International NGOs Criticize Vietnam for Deporting Dissident to France

by Defend the Defenders, June 27, 2017

Many international non-government organizations, including the Paris-based Reporters Without Borders (RSF) and the New York-based Human Rights Watch (HRW), have continued to slam Vietnam’s deportation of political dissident Pham Minh Hoang to France.

The RSF said it is shocked with Vietnam’s move to expel Mr. Hoang from the country of his birth after revoking his Vietnamese citizenship.

“Stripping a government opponent of his nationality in order to expel him and silence him is absolutely shocking,” RSF Secretary-General Christophe Deloire said.

“What has happened to Pham Minh Hoang, a well-known independent and courageous defender of free speech, is shameful, especially for Vietnam,” Mr. Deloire added.

RSF also reminds that Vietnam has one of the worst scores of any country in RSF’s 2017 World Press Freedom Index, in which it is ranked 175th out of 180.

Meanwhile, HRW said Vietnam’s acts against human rights defender Hoang went beyond the red line regarding the basic rights of freedom of expression, the right of having citizenship, and basic political and civil rights.

The deportation which will divide Mr. Hoang with his family is illegal and violates human rights, said Phil Robertson, deputy head of Asia desk of Human Rights Watch.

Last week, the Dublin-based NGO Front Line Defenders also condemned the Vietnamese act against Hoang who was educated in France and worked as mathematics lecturer in Saigon Polytechnic University in Ho Chi Minh City.

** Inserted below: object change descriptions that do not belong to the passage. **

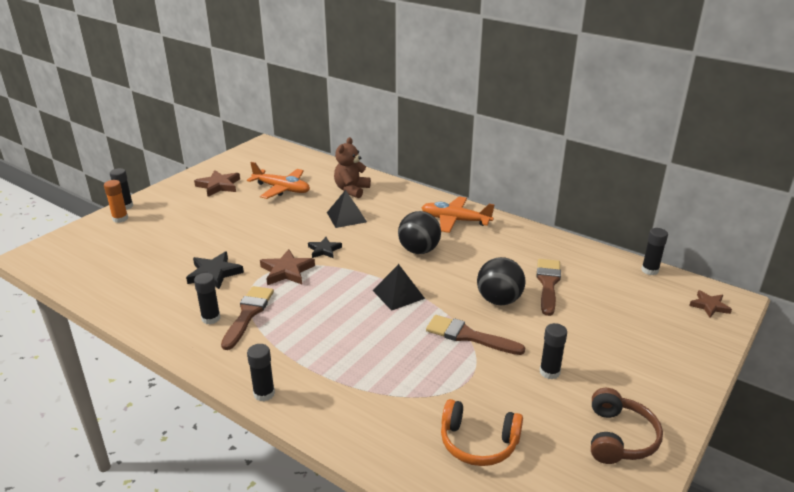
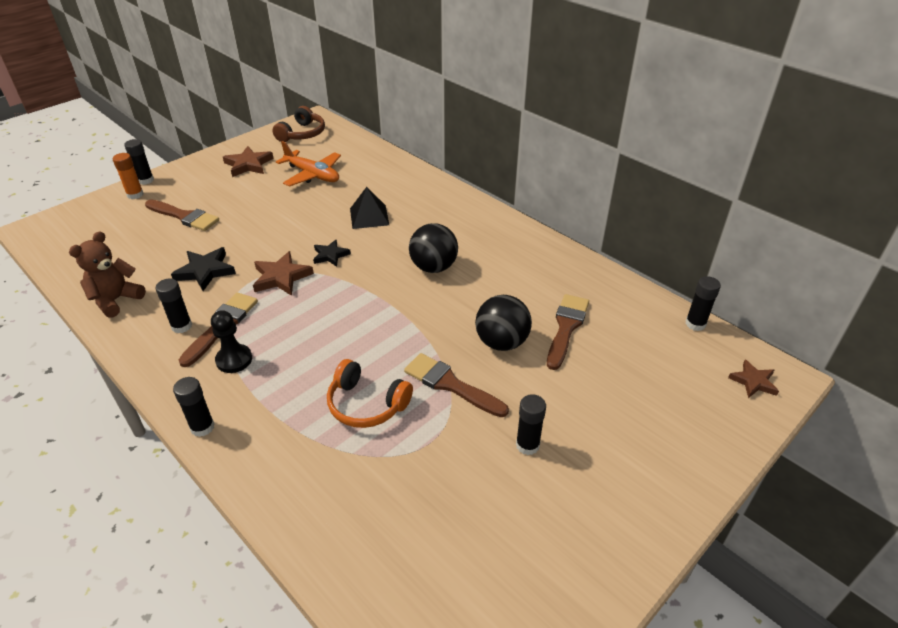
camera: 10 degrees right, 10 degrees up
(176, 232) = (184, 216): none -> brown brush
(271, 339) = (234, 360): none -> black pawn
(351, 190) = (386, 183): brown teddy bear -> brown teddy bear (116, 300)
(398, 294) = (391, 320): black pyramid -> none
(455, 220) = (487, 233): orange plane -> none
(478, 443) = (412, 526): orange headphones -> orange headphones (366, 404)
(619, 437) = (580, 546): brown headphones -> brown headphones (302, 134)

Hoang’s deportation is not an act of a respected country but an authoritarian regime with the worst human rights record in Southeast Asia, he said.

Hoang, who spent 17 months in prison in Vietnam few years ago for online posting about education, the environment and the threats to Vietnamese sovereignty from China, arrived in Paris yesterday. He lived in France for 28 years before returning in Vietnam in 2000.